--- Start Material for this task ---

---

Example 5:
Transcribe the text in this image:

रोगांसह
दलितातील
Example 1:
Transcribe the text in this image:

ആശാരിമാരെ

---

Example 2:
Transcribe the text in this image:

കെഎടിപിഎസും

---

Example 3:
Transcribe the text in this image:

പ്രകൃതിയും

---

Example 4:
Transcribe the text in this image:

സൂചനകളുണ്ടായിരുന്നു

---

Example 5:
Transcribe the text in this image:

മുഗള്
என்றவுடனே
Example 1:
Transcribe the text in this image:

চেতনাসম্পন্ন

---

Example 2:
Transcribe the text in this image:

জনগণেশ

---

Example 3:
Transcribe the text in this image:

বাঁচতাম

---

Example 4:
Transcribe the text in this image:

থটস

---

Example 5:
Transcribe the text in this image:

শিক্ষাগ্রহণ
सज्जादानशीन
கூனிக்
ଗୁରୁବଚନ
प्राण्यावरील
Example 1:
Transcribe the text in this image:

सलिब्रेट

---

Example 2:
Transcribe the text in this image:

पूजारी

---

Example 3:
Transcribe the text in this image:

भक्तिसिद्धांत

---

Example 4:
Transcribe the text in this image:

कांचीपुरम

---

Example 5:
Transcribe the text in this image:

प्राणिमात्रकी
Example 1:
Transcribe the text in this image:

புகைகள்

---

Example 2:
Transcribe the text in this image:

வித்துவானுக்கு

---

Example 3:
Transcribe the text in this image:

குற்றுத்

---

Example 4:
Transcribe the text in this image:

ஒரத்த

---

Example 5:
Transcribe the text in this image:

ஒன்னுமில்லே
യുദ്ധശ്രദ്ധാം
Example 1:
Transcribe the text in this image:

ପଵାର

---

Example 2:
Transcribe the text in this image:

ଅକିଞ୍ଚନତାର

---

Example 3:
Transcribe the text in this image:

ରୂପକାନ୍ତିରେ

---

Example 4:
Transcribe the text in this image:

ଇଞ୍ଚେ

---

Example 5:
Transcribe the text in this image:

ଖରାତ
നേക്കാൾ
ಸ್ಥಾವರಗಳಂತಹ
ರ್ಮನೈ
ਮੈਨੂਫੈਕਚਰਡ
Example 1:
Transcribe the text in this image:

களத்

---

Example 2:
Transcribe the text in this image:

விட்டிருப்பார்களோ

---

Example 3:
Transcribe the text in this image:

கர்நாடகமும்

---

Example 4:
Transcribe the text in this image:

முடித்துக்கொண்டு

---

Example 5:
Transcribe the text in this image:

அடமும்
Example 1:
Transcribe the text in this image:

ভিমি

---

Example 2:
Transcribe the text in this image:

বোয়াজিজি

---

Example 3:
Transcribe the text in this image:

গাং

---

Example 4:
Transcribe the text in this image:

--- End Material for this task ---

■ Problem details
Print all of the material above again, line for line, with nothing changed.

■ Exercise output
---

Example 5:
Transcribe the text in this image:

रोगांसह
दलितातील
Example 1:
Transcribe the text in this image:

ആശാരിമാരെ

---

Example 2:
Transcribe the text in this image:

കെഎടിപിഎസും

---

Example 3:
Transcribe the text in this image:

പ്രകൃതിയും

---

Example 4:
Transcribe the text in this image:

സൂചനകളുണ്ടായിരുന്നു

---

Example 5:
Transcribe the text in this image:

മുഗള്
என்றவுடனே
Example 1:
Transcribe the text in this image:

চেতনাসম্পন্ন

---

Example 2:
Transcribe the text in this image:

জনগণেশ

---

Example 3:
Transcribe the text in this image:

বাঁচতাম

---

Example 4:
Transcribe the text in this image:

থটস

---

Example 5:
Transcribe the text in this image:

শিক্ষাগ্রহণ
सज्जादानशीन
கூனிக்
ଗୁରୁବଚନ
प्राण्यावरील
Example 1:
Transcribe the text in this image:

सलिब्रेट

---

Example 2:
Transcribe the text in this image:

पूजारी

---

Example 3:
Transcribe the text in this image:

भक्तिसिद्धांत

---

Example 4:
Transcribe the text in this image:

कांचीपुरम

---

Example 5:
Transcribe the text in this image:

प्राणिमात्रकी
Example 1:
Transcribe the text in this image:

புகைகள்

---

Example 2:
Transcribe the text in this image:

வித்துவானுக்கு

---

Example 3:
Transcribe the text in this image:

குற்றுத்

---

Example 4:
Transcribe the text in this image:

ஒரத்த

---

Example 5:
Transcribe the text in this image:

ஒன்னுமில்லே
യുദ്ധശ്രദ്ധാം
Example 1:
Transcribe the text in this image:

ପଵାର

---

Example 2:
Transcribe the text in this image:

ଅକିଞ୍ଚନତାର

---

Example 3:
Transcribe the text in this image:

ରୂପକାନ୍ତିରେ

---

Example 4:
Transcribe the text in this image:

ଇଞ୍ଚେ

---

Example 5:
Transcribe the text in this image:

ଖରାତ
നേക്കാൾ
ಸ್ಥಾವರಗಳಂತಹ
ರ್ಮನೈ
ਮੈਨੂਫੈਕਚਰਡ
Example 1:
Transcribe the text in this image:

களத்

---

Example 2:
Transcribe the text in this image:

விட்டிருப்பார்களோ

---

Example 3:
Transcribe the text in this image:

கர்நாடகமும்

---

Example 4:
Transcribe the text in this image:

முடித்துக்கொண்டு

---

Example 5:
Transcribe the text in this image:

அடமும்
Example 1:
Transcribe the text in this image:

ভিমি

---

Example 2:
Transcribe the text in this image:

বোয়াজিজি

---

Example 3:
Transcribe the text in this image:

গাং

---

Example 4:
Transcribe the text in this image:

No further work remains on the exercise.